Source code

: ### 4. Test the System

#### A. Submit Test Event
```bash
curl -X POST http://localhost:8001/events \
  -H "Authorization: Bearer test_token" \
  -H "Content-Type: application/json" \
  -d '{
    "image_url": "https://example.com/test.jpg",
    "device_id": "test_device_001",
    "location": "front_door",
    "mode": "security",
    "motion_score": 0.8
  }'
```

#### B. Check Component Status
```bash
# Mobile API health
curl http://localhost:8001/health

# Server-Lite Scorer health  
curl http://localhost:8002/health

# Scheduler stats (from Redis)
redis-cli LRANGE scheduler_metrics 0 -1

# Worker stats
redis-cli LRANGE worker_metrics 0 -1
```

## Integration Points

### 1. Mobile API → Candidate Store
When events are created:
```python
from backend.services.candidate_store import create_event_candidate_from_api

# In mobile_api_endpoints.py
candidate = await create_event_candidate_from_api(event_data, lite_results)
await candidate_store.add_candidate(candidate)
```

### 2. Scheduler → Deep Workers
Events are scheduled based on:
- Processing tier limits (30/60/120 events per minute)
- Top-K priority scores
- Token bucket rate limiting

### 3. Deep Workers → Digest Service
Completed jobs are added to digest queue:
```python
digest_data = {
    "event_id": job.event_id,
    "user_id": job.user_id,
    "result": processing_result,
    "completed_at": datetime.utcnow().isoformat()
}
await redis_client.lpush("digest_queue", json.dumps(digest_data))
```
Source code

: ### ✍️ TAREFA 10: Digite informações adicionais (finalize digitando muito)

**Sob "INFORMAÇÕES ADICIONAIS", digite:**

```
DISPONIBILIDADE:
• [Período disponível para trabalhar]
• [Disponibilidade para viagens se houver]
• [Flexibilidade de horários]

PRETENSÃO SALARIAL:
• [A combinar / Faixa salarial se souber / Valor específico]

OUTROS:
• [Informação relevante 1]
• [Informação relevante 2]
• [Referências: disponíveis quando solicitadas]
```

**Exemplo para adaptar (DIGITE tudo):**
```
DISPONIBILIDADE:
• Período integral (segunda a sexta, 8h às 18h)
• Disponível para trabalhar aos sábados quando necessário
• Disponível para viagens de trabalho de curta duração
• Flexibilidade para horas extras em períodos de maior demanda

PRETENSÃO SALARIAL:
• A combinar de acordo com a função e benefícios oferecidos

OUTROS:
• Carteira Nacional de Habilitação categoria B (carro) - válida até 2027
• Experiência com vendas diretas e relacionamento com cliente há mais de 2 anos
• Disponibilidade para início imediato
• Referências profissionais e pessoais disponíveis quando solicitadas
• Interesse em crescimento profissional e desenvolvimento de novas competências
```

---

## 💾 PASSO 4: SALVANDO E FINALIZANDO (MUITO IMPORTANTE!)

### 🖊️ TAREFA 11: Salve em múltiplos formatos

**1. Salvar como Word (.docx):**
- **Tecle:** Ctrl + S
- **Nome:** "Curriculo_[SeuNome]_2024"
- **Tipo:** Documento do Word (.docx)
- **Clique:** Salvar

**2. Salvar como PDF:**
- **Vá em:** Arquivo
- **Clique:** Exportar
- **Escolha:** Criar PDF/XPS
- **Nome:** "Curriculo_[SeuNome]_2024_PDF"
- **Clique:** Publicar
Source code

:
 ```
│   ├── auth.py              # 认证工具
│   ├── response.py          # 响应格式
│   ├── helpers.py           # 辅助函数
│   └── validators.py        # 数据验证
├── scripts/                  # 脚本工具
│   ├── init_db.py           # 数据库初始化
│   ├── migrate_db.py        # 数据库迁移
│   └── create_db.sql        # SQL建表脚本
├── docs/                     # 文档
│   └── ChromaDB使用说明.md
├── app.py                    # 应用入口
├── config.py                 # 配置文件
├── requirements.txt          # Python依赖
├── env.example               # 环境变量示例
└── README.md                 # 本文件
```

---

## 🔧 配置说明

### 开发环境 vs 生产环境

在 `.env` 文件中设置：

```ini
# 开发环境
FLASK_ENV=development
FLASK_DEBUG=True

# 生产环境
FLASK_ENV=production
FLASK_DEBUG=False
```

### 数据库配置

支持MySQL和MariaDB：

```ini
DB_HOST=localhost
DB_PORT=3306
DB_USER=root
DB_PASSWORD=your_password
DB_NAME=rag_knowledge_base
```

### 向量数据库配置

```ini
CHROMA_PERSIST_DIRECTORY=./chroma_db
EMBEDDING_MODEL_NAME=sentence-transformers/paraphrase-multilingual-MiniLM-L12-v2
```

▶ [Your objective] Repeating the listing in full, word for word, is the required output.

▶ [Reply to the task]
Source code

: ### 4. Test the System

#### A. Submit Test Event
```bash
curl -X POST http://localhost:8001/events \
  -H "Authorization: Bearer test_token" \
  -H "Content-Type: application/json" \
  -d '{
    "image_url": "https://example.com/test.jpg",
    "device_id": "test_device_001",
    "location": "front_door",
    "mode": "security",
    "motion_score": 0.8
  }'
```

#### B. Check Component Status
```bash
# Mobile API health
curl http://localhost:8001/health

# Server-Lite Scorer health  
curl http://localhost:8002/health

# Scheduler stats (from Redis)
redis-cli LRANGE scheduler_metrics 0 -1

# Worker stats
redis-cli LRANGE worker_metrics 0 -1
```

## Integration Points

### 1. Mobile API → Candidate Store
When events are created:
```python
from backend.services.candidate_store import create_event_candidate_from_api

# In mobile_api_endpoints.py
candidate = await create_event_candidate_from_api(event_data, lite_results)
await candidate_store.add_candidate(candidate)
```

### 2. Scheduler → Deep Workers
Events are scheduled based on:
- Processing tier limits (30/60/120 events per minute)
- Top-K priority scores
- Token bucket rate limiting

### 3. Deep Workers → Digest Service
Completed jobs are added to digest queue:
```python
digest_data = {
    "event_id": job.event_id,
    "user_id": job.user_id,
    "result": processing_result,
    "completed_at": datetime.utcnow().isoformat()
}
await redis_client.lpush("digest_queue", json.dumps(digest_data))
```
Source code

: ### ✍️ TAREFA 10: Digite informações adicionais (finalize digitando muito)

**Sob "INFORMAÇÕES ADICIONAIS", digite:**

```
DISPONIBILIDADE:
• [Período disponível para trabalhar]
• [Disponibilidade para viagens se houver]
• [Flexibilidade de horários]

PRETENSÃO SALARIAL:
• [A combinar / Faixa salarial se souber / Valor específico]

OUTROS:
• [Informação relevante 1]
• [Informação relevante 2]
• [Referências: disponíveis quando solicitadas]
```

**Exemplo para adaptar (DIGITE tudo):**
```
DISPONIBILIDADE:
• Período integral (segunda a sexta, 8h às 18h)
• Disponível para trabalhar aos sábados quando necessário
• Disponível para viagens de trabalho de curta duração
• Flexibilidade para horas extras em períodos de maior demanda

PRETENSÃO SALARIAL:
• A combinar de acordo com a função e benefícios oferecidos

OUTROS:
• Carteira Nacional de Habilitação categoria B (carro) - válida até 2027
• Experiência com vendas diretas e relacionamento com cliente há mais de 2 anos
• Disponibilidade para início imediato
• Referências profissionais e pessoais disponíveis quando solicitadas
• Interesse em crescimento profissional e desenvolvimento de novas competências
```

---

## 💾 PASSO 4: SALVANDO E FINALIZANDO (MUITO IMPORTANTE!)

### 🖊️ TAREFA 11: Salve em múltiplos formatos

**1. Salvar como Word (.docx):**
- **Tecle:** Ctrl + S
- **Nome:** "Curriculo_[SeuNome]_2024"
- **Tipo:** Documento do Word (.docx)
- **Clique:** Salvar

**2. Salvar como PDF:**
- **Vá em:** Arquivo
- **Clique:** Exportar
- **Escolha:** Criar PDF/XPS
- **Nome:** "Curriculo_[SeuNome]_2024_PDF"
- **Clique:** Publicar
Source code

:
 ```
│   ├── auth.py              # 认证工具
│   ├── response.py          # 响应格式
│   ├── helpers.py           # 辅助函数
│   └── validators.py        # 数据验证
├── scripts/                  # 脚本工具
│   ├── init_db.py           # 数据库初始化
│   ├── migrate_db.py        # 数据库迁移
│   └── create_db.sql        # SQL建表脚本
├── docs/                     # 文档
│   └── ChromaDB使用说明.md
├── app.py                    # 应用入口
├── config.py                 # 配置文件
├── requirements.txt          # Python依赖
├── env.example               # 环境变量示例
└── README.md                 # 本文件
```

---

## 🔧 配置说明

### 开发环境 vs 生产环境

在 `.env` 文件中设置：

```ini
# 开发环境
FLASK_ENV=development
FLASK_DEBUG=True

# 生产环境
FLASK_ENV=production
FLASK_DEBUG=False
```

### 数据库配置

支持MySQL和MariaDB：

```ini
DB_HOST=localhost
DB_PORT=3306
DB_USER=root
DB_PASSWORD=your_password
DB_NAME=rag_knowledge_base
```

### 向量数据库配置

```ini
CHROMA_PERSIST_DIRECTORY=./chroma_db
EMBEDDING_MODEL_NAME=sentence-transformers/paraphrase-multilingual-MiniLM-L12-v2
```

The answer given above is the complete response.